Chemical Engineering and Process Development, CSIR-National Chemical Laboratory, Pune, Maharashtra, India.
Academy of Scientific & Innovative Research (AcSIR), Ghaziabad, India.
PLoS One. 2020 Nov 30;15(11):e0242943. doi: 10.1371/journal.pone.0242943. eCollection 2020.
Essential gene prediction helps to find minimal genes indispensable for the survival of any organism. Machine learning (ML) algorithms have been useful for the prediction of gene essentiality. However, currently available ML pipelines perform poorly for organisms with limited experimental data. The objective is the development of a new ML pipeline to help in the annotation of essential genes of less explored disease-causing organisms for which minimal experimental data is available. The proposed strategy combines unsupervised feature selection technique, dimension reduction using the Kamada-Kawai algorithm, and semi-supervised ML algorithm employing Laplacian Support Vector Machine (LapSVM) for prediction of essential and non-essential genes from genome-scale metabolic networks using very limited labeled dataset. A novel scoring technique, Semi-Supervised Model Selection Score, equivalent to area under the ROC curve (auROC), has been proposed for the selection of the best model when supervised performance metrics calculation is difficult due to lack of data. The unsupervised feature selection followed by dimension reduction helped to observe a distinct circular pattern in the clustering of essential and non-essential genes. LapSVM then created a curve that dissected this circle for the classification and prediction of essential genes with high accuracy (auROC > 0.85) even with 1% labeled data for model training. After successful validation of this ML pipeline on both Eukaryotes and Prokaryotes that show high accuracy even when the labeled dataset is very limited, this strategy is used for the prediction of essential genes of organisms with inadequate experimentally known data, such as Leishmania sp. Using a graph-based semi-supervised machine learning scheme, a novel integrative approach has been proposed for essential gene prediction that shows universality in application to both Prokaryotes and Eukaryotes with limited labeled data. The essential genes predicted using the pipeline provide an important lead for the prediction of gene essentiality and identification of novel therapeutic targets for antibiotic and vaccine development against disease-causing parasites.

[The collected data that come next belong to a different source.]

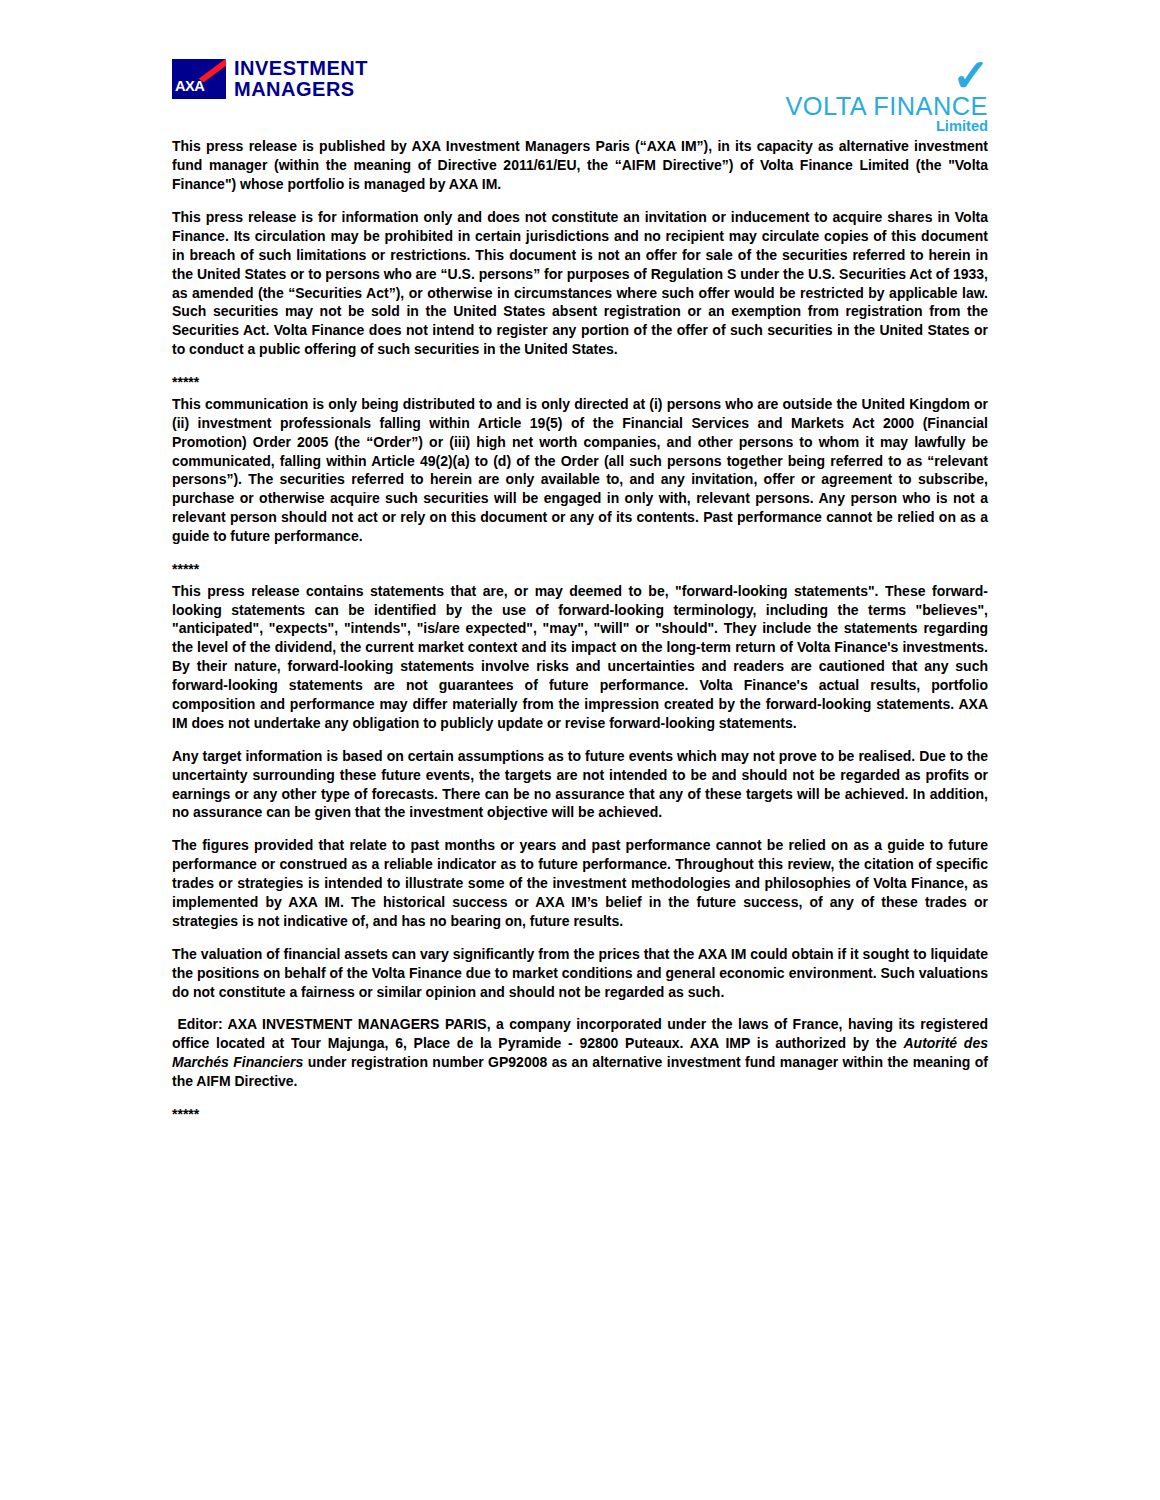AXA
INVESTMENT
MANAGERS
✓
VOLTA FINANCE
Limited
This press release is published by AXA Investment Managers Paris (“AXA IM”), in its capacity as alternative investment fund manager (within the meaning of Directive 2011/61/EU, the “AIFM Directive”) of Volta Finance Limited (the "Volta Finance") whose portfolio is managed by AXA IM.
This press release is for information only and does not constitute an invitation or inducement to acquire shares in Volta Finance. Its circulation may be prohibited in certain jurisdictions and no recipient may circulate copies of this document in breach of such limitations or restrictions. This document is not an offer for sale of the securities referred to herein in the United States or to persons who are “U.S. persons” for purposes of Regulation S under the U.S. Securities Act of 1933, as amended (the “Securities Act”), or otherwise in circumstances where such offer would be restricted by applicable law. Such securities may not be sold in the United States absent registration or an exemption from registration from the Securities Act. Volta Finance does not intend to register any portion of the offer of such securities in the United States or to conduct a public offering of such securities in the United States.
*****
This communication is only being distributed to and is only directed at (i) persons who are outside the United Kingdom or (ii) investment professionals falling within Article 19(5) of the Financial Services and Markets Act 2000 (Financial Promotion) Order 2005 (the “Order”) or (iii) high net worth companies, and other persons to whom it may lawfully be communicated, falling within Article 49(2)(a) to (d) of the Order (all such persons together being referred to as “relevant persons”). The securities referred to herein are only available to, and any invitation, offer or agreement to subscribe, purchase or otherwise acquire such securities will be engaged in only with, relevant persons. Any person who is not a relevant person should not act or rely on this document or any of its contents. Past performance cannot be relied on as a guide to future performance.
*****
This press release contains statements that are, or may deemed to be, "forward-looking statements". These forward-looking statements can be identified by the use of forward-looking terminology, including the terms "believes", "anticipated", "expects", "intends", "is/are expected", "may", "will" or "should". They include the statements regarding the level of the dividend, the current market context and its impact on the long-term return of Volta Finance's investments. By their nature, forward-looking statements involve risks and uncertainties and readers are cautioned that any such forward-looking statements are not guarantees of future performance. Volta Finance's actual results, portfolio composition and performance may differ materially from the impression created by the forward-looking statements. AXA IM does not undertake any obligation to publicly update or revise forward-looking statements.
Any target information is based on certain assumptions as to future events which may not prove to be realised. Due to the uncertainty surrounding these future events, the targets are not intended to be and should not be regarded as profits or earnings or any other type of forecasts. There can be no assurance that any of these targets will be achieved. In addition, no assurance can be given that the investment objective will be achieved.
The figures provided that relate to past months or years and past performance cannot be relied on as a guide to future performance or construed as a reliable indicator as to future performance. Throughout this review, the citation of specific trades or strategies is intended to illustrate some of the investment methodologies and philosophies of Volta Finance, as implemented by AXA IM. The historical success or AXA IM’s belief in the future success, of any of these trades or strategies is not indicative of, and has no bearing on, future results.
The valuation of financial assets can vary significantly from the prices that the AXA IM could obtain if it sought to liquidate the positions on behalf of the Volta Finance due to market conditions and general economic environment. Such valuations do not constitute a fairness or similar opinion and should not be regarded as such.
Editor: AXA INVESTMENT MANAGERS PARIS, a company incorporated under the laws of France, having its registered office located at Tour Majunga, 6, Place de la Pyramide - 92800 Puteaux. AXA IMP is authorized by the Autorité des Marchés Financiers under registration number GP92008 as an alternative investment fund manager within the meaning of the AIFM Directive.
*****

必需基因预测有助于找到任何生物体生存所必需的最小基因。机器学习 (ML) 算法已被用于预测基因的必需性。然而,目前可用的 ML 管道在实验数据有限的生物体中表现不佳。本研究的目的是开发一种新的 ML 管道,以帮助注释那些实验数据有限的、研究较少的致病生物体的必需基因。所提出的策略结合了无监督特征选择技术、基于 Kamada-Kawai 算法的降维以及半监督机器学习算法,即使用拉普拉斯支持向量机 (LapSVM),从基因组规模的代谢网络中预测必需基因和非必需基因,使用非常有限的标记数据集。由于数据缺乏,提出了一种新的评分技术,即半监督模型选择评分,相当于 ROC 曲线下的面积 (auROC),用于在监督性能指标计算困难时选择最佳模型。无监督特征选择和降维有助于观察必需基因和非必需基因聚类中的明显圆形模式。然后,LapSVM 为分类和预测必需基因创建了一条曲线,该曲线以高精度(auROC>0.85)对必需基因进行了分类和预测,即使对于 1%的标记数据用于模型训练。在对真核生物和原核生物成功验证了该 ML 管道之后,即使标记数据集非常有限,该策略也被用于预测具有不足实验数据的生物体的必需基因,例如利什曼原虫。本研究使用基于图的半监督机器学习方案,提出了一种新的必需基因预测的综合方法,该方法在应用于具有有限标记数据的原核生物和真核生物时具有通用性。使用该管道预测的必需基因为预测基因的必需性和鉴定抗生素和疫苗开发针对致病寄生虫的新型治疗靶点提供了重要线索。